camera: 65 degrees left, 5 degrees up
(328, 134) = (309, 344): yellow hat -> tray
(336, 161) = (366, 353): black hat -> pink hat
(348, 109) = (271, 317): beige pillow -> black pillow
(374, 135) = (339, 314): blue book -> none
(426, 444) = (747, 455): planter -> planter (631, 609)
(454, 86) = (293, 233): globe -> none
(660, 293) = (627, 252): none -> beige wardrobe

* * *

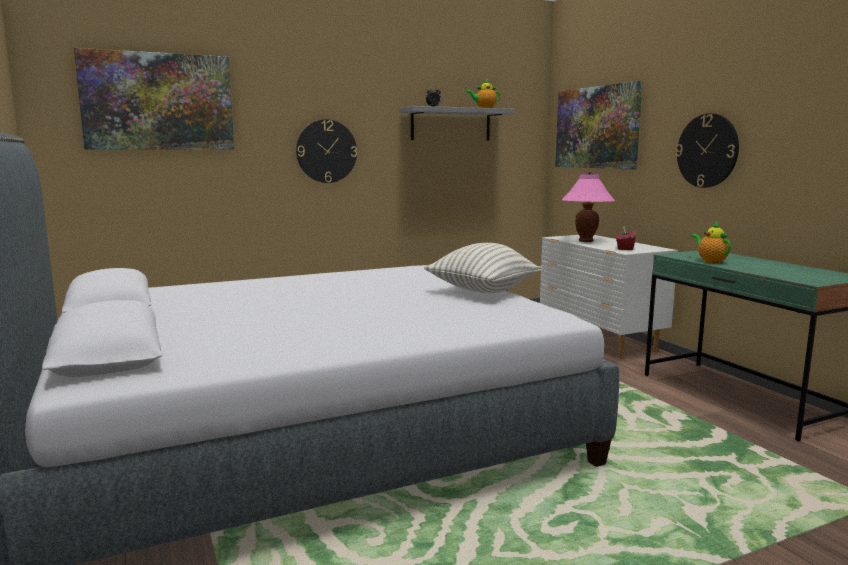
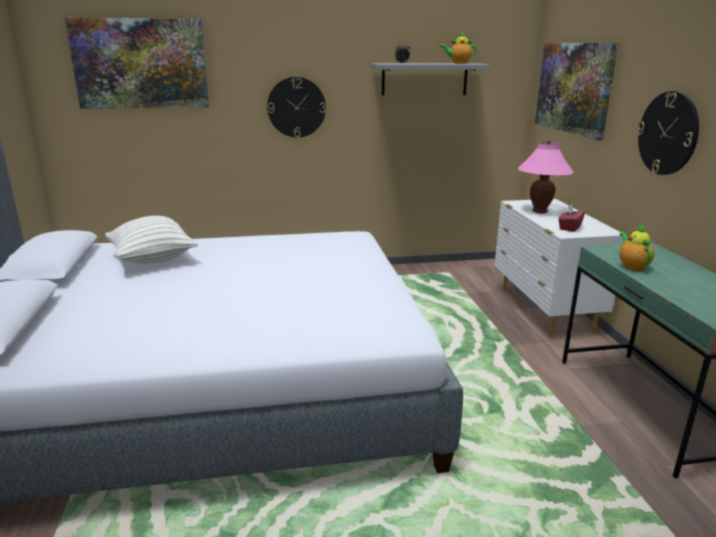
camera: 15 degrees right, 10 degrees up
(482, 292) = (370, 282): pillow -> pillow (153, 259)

### WHAT YOU SHOULD DO
Repeat word for word the lines above that run from the line containing "camera: 15 degrees right, 10 degrees up" through the line containing "(482, 292) = (370, 282): pillow", both ends included, and nothing else.

### FINISHED EXERCISE
camera: 15 degrees right, 10 degrees up
(482, 292) = (370, 282): pillow -> pillow (153, 259)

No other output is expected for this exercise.